Let $F$ be a field, and $P(X_1,\dots,X_m)$, $Q(X_1,\dots,X_m) \in F[X_1,\dots,X_m]$ two relatively prime polynomials. Now consider $n$ new polynomials $R_1(Y_{1 1},\dots,Y_{1 n}) \in F[Y_{11},\dots,Y_{1n}]$, $\dots$, $R_m(Y_{m 1},\dots,Y_{m n}) \in F[Y_{m1},\dots,Y_{mn}]$ in the new $mn$ indeterminates $Y_{11},\dots,Y_{1n},\dots,Y_{m1},\dots,Y_{mn}$, and assume that $R_1,\dots,R_m$ all have positive degree. My question is: are the polynomials $P(R_1(Y_{1 1},\dots,Y_{1 n}),\dots,R_m(Y_{m 1},\dots,Y_{m n}) )$ and $Q(R_1(Y_{1 1},\dots,Y_{1 n}),\dots,R_m(Y_{m 1},\dots,Y_{m n}))$, obtained from $P$ and $Q$ by substituting $R_i$ to each $X_i$ for $i=1,\dots,m$, relatively prime?
I don't know the answer in general. Thank you very much in advance for your kind attention.
NOTE The answer is positive for $m=n=1$. This is an easy consequence of following simple
Theorem. Let $F$ be a field, $\bar{F}$ its algebraic closure, and $P(X), Q(X) \in F[X]$. $P$ and $Q$ are relatively prime in F[X] if and only if they have no common root in $\bar{F}$.

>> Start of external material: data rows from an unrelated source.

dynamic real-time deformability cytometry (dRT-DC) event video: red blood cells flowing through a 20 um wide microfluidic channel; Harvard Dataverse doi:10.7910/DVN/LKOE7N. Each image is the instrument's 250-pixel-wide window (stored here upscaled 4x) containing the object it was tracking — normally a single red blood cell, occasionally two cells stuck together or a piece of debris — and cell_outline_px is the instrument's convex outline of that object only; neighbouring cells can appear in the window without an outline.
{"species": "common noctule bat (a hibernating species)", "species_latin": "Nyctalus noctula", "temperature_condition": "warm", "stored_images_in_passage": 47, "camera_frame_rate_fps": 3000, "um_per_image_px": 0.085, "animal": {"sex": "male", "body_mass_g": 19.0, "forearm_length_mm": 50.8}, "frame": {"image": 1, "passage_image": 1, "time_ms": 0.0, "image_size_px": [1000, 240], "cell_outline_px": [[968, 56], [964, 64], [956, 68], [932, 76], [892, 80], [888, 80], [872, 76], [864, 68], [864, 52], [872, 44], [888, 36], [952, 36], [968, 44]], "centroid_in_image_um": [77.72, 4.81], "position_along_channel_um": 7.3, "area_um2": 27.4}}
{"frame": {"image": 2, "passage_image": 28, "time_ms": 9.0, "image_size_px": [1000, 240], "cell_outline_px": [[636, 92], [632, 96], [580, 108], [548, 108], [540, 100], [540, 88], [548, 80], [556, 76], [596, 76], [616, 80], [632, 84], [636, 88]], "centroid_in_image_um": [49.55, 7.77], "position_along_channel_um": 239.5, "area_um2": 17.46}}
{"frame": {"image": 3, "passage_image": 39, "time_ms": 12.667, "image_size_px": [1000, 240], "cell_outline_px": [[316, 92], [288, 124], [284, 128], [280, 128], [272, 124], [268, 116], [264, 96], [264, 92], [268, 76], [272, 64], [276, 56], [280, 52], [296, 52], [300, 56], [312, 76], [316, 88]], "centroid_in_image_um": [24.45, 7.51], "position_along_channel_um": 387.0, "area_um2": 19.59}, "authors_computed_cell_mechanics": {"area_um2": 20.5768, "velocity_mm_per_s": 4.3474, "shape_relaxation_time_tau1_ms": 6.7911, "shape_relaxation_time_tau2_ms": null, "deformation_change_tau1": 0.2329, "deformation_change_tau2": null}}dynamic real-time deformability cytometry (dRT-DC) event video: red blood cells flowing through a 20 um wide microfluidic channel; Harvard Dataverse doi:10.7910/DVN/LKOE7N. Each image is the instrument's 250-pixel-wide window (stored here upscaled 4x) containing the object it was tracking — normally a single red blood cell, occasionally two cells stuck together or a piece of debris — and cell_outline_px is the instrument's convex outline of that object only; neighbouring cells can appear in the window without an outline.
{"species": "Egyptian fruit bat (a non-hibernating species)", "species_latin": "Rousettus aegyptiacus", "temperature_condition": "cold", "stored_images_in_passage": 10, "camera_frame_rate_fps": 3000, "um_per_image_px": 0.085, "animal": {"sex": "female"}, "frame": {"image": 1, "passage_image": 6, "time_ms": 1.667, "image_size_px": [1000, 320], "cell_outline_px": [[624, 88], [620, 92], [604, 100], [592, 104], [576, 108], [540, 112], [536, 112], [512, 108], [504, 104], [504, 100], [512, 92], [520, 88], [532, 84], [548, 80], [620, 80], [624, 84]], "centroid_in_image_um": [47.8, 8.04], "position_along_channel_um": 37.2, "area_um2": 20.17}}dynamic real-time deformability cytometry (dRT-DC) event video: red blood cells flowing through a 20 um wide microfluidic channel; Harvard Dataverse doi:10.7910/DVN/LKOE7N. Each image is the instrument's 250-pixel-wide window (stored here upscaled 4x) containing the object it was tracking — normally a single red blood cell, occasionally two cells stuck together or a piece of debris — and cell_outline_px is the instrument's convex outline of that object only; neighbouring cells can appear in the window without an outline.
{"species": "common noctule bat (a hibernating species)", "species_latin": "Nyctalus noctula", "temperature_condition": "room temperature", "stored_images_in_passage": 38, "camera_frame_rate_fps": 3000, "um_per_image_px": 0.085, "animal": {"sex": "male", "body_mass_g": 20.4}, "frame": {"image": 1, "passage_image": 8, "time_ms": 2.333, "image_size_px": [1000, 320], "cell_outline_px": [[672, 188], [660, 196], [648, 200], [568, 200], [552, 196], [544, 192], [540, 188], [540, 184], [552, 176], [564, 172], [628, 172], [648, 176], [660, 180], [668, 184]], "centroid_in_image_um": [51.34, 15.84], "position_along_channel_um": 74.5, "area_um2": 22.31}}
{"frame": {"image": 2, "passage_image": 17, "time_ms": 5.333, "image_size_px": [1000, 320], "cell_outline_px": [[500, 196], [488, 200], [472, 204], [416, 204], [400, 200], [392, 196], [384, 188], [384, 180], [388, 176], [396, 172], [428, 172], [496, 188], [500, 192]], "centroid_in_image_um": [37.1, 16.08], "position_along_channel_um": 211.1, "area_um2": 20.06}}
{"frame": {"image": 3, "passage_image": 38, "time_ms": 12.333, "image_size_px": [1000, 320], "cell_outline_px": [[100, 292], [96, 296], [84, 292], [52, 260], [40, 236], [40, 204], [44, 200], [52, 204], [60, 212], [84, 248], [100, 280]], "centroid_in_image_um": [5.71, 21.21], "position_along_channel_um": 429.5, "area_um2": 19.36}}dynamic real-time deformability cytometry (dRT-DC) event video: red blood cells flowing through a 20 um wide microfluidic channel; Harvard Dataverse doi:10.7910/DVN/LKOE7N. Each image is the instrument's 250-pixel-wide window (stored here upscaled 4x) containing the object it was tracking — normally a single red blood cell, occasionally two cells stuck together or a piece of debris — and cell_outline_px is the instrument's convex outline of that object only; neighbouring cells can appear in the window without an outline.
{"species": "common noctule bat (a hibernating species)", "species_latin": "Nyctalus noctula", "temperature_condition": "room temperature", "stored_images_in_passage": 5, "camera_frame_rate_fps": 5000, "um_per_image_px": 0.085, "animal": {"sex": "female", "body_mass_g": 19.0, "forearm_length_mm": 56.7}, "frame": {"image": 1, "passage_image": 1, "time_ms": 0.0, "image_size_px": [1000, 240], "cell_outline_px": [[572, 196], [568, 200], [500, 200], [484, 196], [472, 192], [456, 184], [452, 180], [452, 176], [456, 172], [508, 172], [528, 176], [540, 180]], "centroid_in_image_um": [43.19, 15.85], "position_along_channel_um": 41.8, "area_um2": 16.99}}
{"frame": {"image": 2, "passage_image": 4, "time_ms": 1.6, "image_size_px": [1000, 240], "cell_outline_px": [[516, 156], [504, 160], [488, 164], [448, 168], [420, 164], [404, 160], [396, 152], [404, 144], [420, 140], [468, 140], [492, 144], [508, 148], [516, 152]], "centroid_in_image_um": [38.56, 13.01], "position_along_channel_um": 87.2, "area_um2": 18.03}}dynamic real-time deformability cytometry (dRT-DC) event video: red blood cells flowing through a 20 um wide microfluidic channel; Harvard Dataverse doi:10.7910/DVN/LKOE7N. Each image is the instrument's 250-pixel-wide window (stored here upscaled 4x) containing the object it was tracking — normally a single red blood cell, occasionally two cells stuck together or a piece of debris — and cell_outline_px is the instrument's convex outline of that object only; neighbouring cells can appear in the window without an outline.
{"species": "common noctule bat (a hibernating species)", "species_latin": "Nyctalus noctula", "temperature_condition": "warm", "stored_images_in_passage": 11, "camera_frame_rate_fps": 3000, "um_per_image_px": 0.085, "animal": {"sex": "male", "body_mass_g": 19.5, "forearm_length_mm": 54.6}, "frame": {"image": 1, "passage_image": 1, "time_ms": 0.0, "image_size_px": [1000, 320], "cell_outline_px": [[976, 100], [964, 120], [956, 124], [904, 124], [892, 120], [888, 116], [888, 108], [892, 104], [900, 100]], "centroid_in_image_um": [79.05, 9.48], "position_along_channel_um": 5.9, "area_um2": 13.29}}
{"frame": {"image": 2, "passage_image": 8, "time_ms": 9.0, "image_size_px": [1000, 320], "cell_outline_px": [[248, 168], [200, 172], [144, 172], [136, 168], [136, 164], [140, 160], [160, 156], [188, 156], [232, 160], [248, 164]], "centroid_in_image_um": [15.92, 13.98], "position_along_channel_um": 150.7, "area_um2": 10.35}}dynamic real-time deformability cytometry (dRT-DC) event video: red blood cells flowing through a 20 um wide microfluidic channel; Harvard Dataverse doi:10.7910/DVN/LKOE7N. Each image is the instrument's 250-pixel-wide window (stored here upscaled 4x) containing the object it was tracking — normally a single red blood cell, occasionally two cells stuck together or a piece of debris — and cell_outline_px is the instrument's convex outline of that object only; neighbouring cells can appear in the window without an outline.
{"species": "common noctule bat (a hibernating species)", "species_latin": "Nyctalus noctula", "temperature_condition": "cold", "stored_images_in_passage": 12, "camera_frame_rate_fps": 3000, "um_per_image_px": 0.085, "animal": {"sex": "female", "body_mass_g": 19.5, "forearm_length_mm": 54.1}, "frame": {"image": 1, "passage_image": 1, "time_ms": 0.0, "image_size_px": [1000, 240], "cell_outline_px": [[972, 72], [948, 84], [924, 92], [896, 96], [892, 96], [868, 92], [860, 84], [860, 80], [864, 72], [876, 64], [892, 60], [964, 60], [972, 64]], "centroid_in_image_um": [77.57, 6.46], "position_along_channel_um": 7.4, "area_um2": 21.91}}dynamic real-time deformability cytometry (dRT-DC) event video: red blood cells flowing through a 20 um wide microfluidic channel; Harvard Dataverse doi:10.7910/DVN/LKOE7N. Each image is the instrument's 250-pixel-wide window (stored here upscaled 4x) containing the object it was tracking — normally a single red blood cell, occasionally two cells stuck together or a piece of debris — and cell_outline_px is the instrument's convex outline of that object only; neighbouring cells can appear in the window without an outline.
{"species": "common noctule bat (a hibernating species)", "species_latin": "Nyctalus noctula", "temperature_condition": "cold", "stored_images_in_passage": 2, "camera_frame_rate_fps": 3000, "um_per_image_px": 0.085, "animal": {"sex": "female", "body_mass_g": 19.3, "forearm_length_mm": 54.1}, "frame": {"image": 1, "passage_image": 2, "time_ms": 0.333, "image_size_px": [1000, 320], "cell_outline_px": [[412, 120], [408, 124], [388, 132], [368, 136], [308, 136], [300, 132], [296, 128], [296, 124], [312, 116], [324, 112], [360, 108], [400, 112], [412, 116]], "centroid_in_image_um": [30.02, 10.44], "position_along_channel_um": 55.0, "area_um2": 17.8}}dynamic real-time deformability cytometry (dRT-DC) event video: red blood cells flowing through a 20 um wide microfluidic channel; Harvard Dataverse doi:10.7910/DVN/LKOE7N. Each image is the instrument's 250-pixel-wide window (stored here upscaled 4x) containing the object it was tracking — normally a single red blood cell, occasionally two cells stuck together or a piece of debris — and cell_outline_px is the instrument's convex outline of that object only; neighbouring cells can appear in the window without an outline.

Proof. The theorem follows immediately from the simple result proved in the post Given fields $K\subseteq L$, why does $f,g$ relatively prime in $K[x]$ imply relatively prime in $L[x]$? QED
Now suppose that $P(R(Y)$ and $Q(R(Y))$ are not relatively prime in $F[Y]$. Then they have a common root $y \in \bar{F}$, so that $x=R(y)$ turns out be a common root of $P(X)$ and $Q(X)$ in $\bar{F}$, which implies that $P(X)$ and $Q(X)$ are not relatively prime, contradicting the hypothesis.